### Information supplied
Start of Block
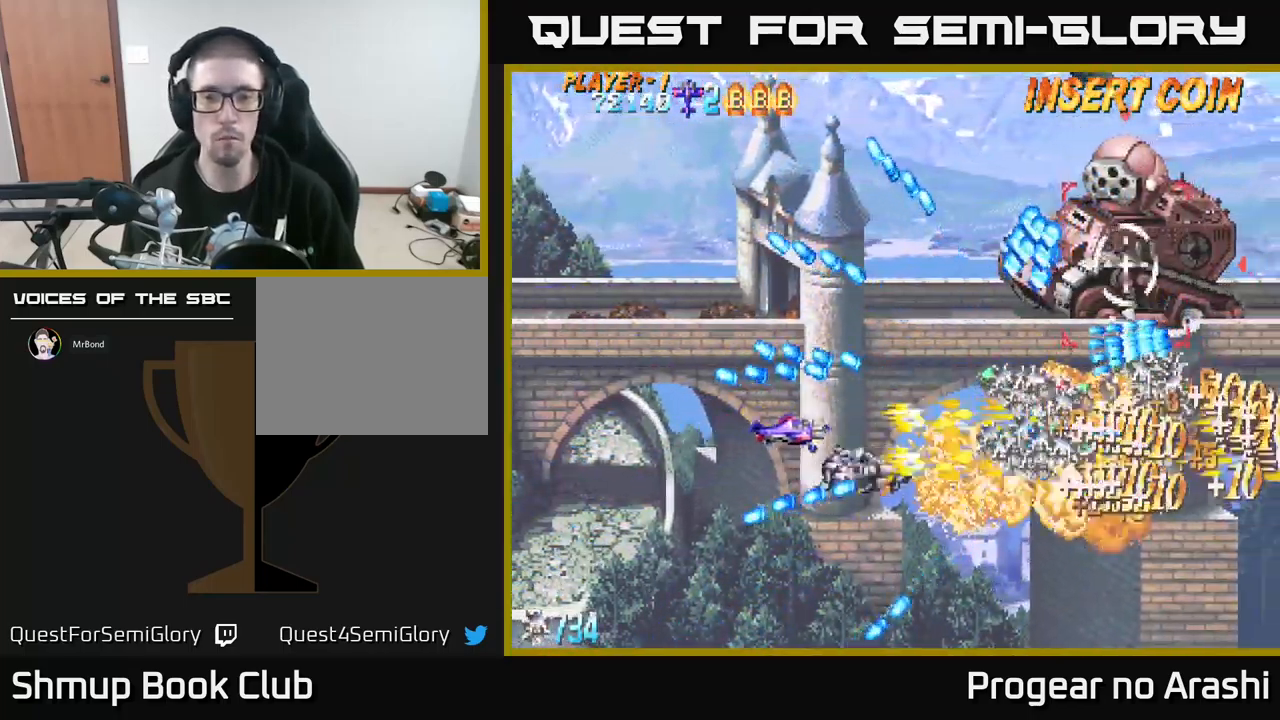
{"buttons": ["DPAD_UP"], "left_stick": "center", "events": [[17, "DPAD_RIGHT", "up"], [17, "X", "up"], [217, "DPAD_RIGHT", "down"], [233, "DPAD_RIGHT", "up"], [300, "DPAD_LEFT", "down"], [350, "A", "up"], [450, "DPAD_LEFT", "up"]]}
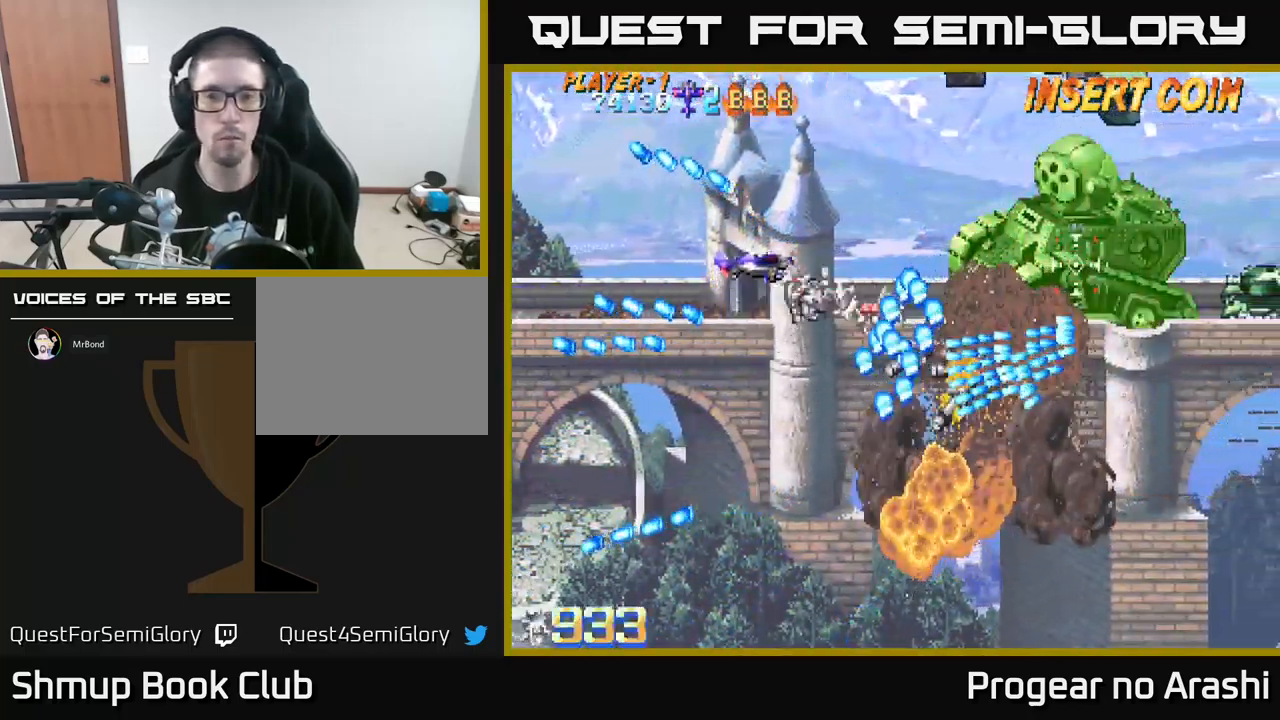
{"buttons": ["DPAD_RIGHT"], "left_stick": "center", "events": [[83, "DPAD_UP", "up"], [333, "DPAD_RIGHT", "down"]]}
End of Block
Start of Block
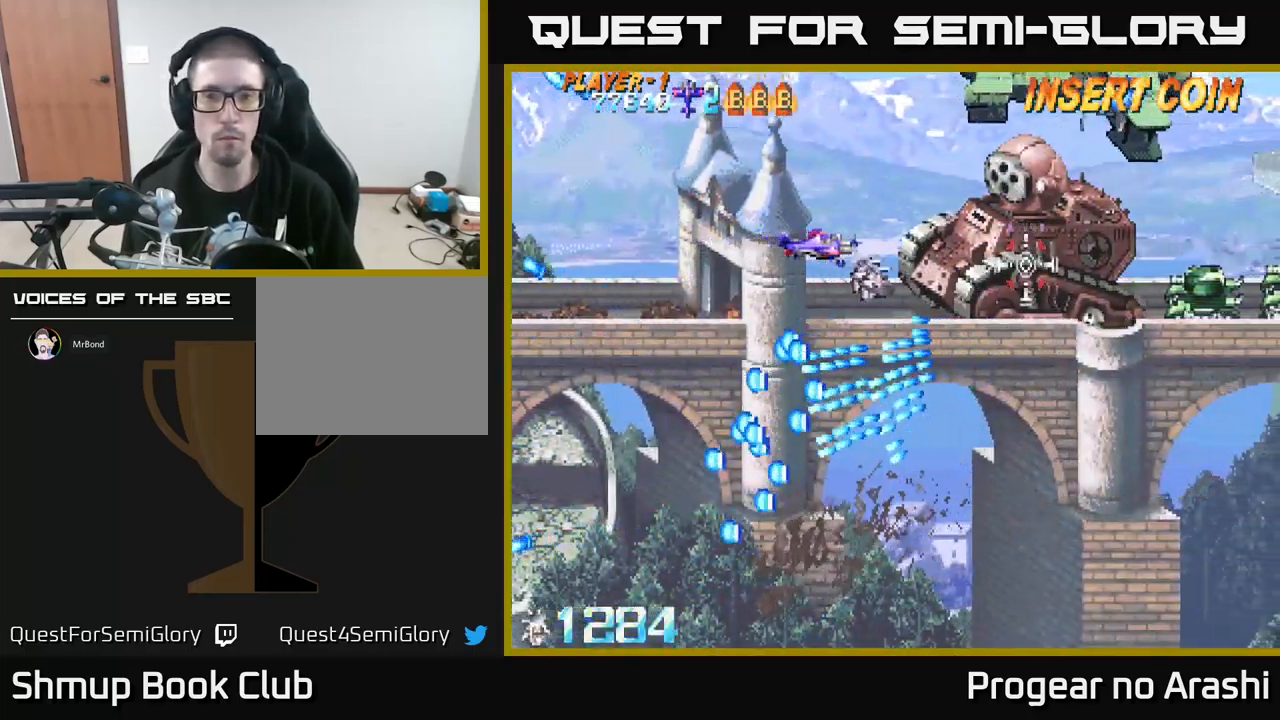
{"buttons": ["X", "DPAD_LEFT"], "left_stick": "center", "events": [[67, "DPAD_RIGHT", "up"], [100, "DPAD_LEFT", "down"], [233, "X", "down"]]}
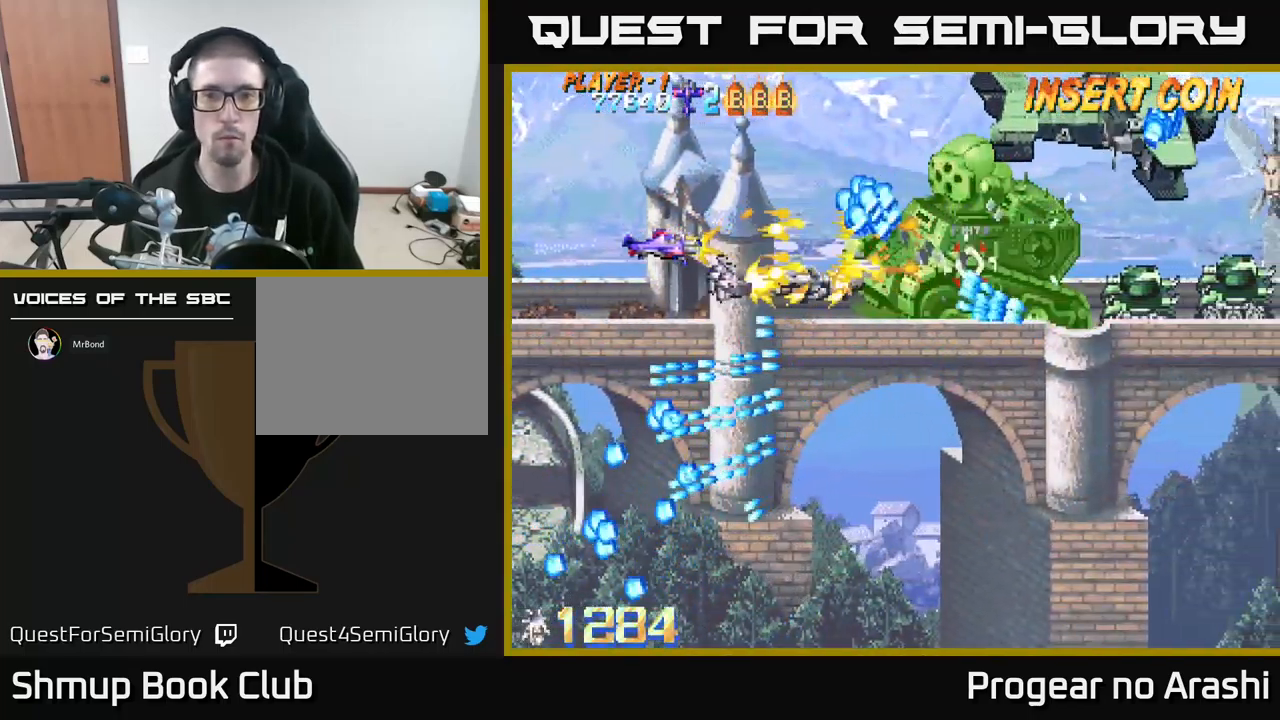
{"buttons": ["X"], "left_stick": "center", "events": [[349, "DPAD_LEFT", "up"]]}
End of Block
Copy each line above where "down" appears.

{"buttons": ["DPAD_UP"], "left_stick": "center", "events": [[17, "DPAD_RIGHT", "up"], [17, "X", "up"], [217, "DPAD_RIGHT", "down"], [233, "DPAD_RIGHT", "up"], [300, "DPAD_LEFT", "down"], [350, "A", "up"], [450, "DPAD_LEFT", "up"]]}
{"buttons": ["DPAD_RIGHT"], "left_stick": "center", "events": [[83, "DPAD_UP", "up"], [333, "DPAD_RIGHT", "down"]]}
{"buttons": ["X", "DPAD_LEFT"], "left_stick": "center", "events": [[67, "DPAD_RIGHT", "up"], [100, "DPAD_LEFT", "down"], [233, "X", "down"]]}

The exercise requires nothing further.